Movers and SHAKERS
How Plausible is a Massive Permanent Switch to Work from Home?
The COVID-19 crisis has already caused significant changes in the way we live, from face mask regulations to social distancing, to restrictions on capacity. Many predictions have been made by the chattering class about how COVID-19 will change the way we live and work. But how plausible are some of these predictions?
One of the most common forecasts is a permanent move to “work from home” setups. Such a move enforces social distancing on employees, making wholesale disruption from another crisis less likely. From a company’s standpoint, employees working from home could reduce the amount of real estate needed, enabling firms to reduce a whole host of costs associated with owning or leasing real estate.
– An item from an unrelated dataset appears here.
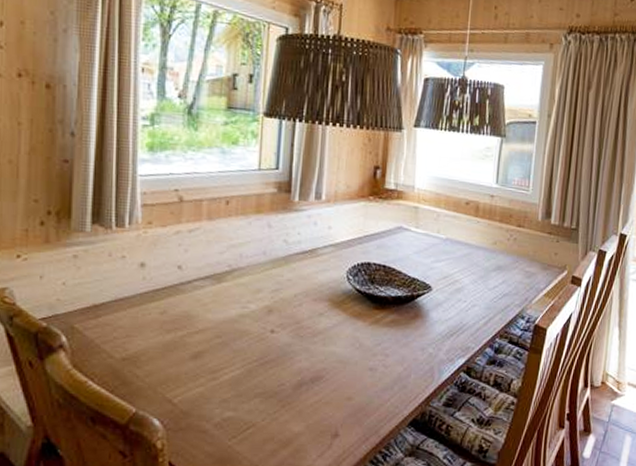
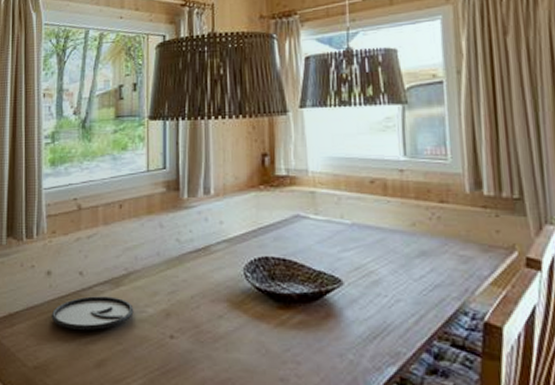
plate: none [144,290,236,324] -> present [51,296,134,330]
According to the Bureau of Labor Statistics, pre-pandemic some 15% of U.S. employees had regularly scheduled work at home days, with about 25% of U.S. employees working from home at least occasionally.
Those Least Likely
But how plausible is a massive switch to work from home? According to the Bureau of Labor Statistics, as of July 2020, there were approximately 118 million private-sector non-farm payroll jobs. Of these, some 20 million worked in the manufacturing, construction, and mining industries. Trades unlikely to see any meaningful move to “work from home.” Another 26 million jobs were in the Trade, Transportation, and Utilities segment. It wouldn’t appear many of the 5.3 million transportation jobs can be done at home. How many of the 14.8 million retail jobs can be done remotely is up to debate. How many of the 19.5 million health care jobs or the 12.6 million Leisure jobs can be performed from home? Now, some 21 million jobs are in the Professional & Business Services and Finance classifications, and its possible some portion of these jobs could be accomplished from home.
But apart from the deciphering, whether a job can be performed adequately remotely, there remains a whole host of other questions. Working at your kitchen table temporarily is one thing. To do so on a full-time basis is untenable. Who pays to create office space in existing housing? Who pays to furnish such an office? What about utilities? Office supplies? Will employee collaboration be better or worse under a Zoom environment versus a face-to-face environment? How much flexibility is built into work schedules when an employee has their office in the home and can access it 24/7/365? Does a company need to alter the way productivity and performance are measured?
While a work from home reaction to a serious crisis sounds reasonable at face value, many more questions need to be answered before such a switch becomes plausible.